Cancer de la gorge : un film primé aux César soutient la campagne de dépistage
Film César soutient campagne dépistage cancer gorge

Cancer de la gorge : un film primé aux César mobilise pour la prévention

Chaque année, plus de 15.000 personnes reçoivent un diagnostic de cancer de la gorge en France, un chiffre alarmant qui inclut environ 3.000 cas directement attribués au papillomavirus humain (HPV). Selon les données diffusées par la Campagne Rouge-Gorge, cela équivaut à 41 nouveaux diagnostics chaque jour, soulignant l'urgence d'une action collective face à cette maladie souvent méconnue.

Une campagne nationale pour informer et inciter au dépistage

Du 30 mars au 3 avril, la Société Française de Carcinologie Cervico-Fasciale et la Société Française d'Oto-Rhino-Laryngologie et de Chirurgie de la Face et du Cou organisent une vaste opération de sensibilisation.

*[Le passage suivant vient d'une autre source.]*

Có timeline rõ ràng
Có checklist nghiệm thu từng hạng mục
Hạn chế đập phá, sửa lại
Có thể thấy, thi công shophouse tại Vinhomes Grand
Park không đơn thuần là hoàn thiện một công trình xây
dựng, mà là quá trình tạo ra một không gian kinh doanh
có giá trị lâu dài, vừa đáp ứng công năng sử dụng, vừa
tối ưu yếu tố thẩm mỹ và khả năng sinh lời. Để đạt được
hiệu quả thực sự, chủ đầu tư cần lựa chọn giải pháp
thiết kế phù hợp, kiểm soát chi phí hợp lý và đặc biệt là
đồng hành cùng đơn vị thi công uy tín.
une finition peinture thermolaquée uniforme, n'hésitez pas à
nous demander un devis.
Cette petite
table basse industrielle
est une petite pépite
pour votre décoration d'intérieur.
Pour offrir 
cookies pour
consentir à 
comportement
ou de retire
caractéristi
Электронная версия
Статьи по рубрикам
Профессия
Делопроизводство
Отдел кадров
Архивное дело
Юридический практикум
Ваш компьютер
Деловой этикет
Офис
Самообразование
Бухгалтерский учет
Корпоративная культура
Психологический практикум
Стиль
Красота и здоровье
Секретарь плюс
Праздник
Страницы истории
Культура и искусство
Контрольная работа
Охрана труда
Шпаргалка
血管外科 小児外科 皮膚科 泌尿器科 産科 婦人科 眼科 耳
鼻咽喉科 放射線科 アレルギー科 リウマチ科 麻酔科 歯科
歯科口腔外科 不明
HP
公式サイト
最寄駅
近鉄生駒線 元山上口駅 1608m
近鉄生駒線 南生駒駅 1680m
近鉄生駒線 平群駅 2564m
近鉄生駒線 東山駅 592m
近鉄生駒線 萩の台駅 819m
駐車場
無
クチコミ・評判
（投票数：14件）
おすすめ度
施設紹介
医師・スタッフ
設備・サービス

L'objectif principal est d'informer les jeunes générations et d'encourager la population à se soumettre à des dépistages réguliers, essentiels pour une détection précoce.

Pour amplifier ce message, le film Nino, réalisé par Pauline Loquès et doublement récompensé aux César 2026, sera projeté en salles du 30 mars au 13 avril dans les villes de Paris, Tours et Nancy. Ce long métrage suit le personnage éponyme, Nino, âgé de 28 ans, durant les trois jours qui précèdent sa première chimiothérapie après un diagnostic de cancer de la gorge causé par un papillomavirus.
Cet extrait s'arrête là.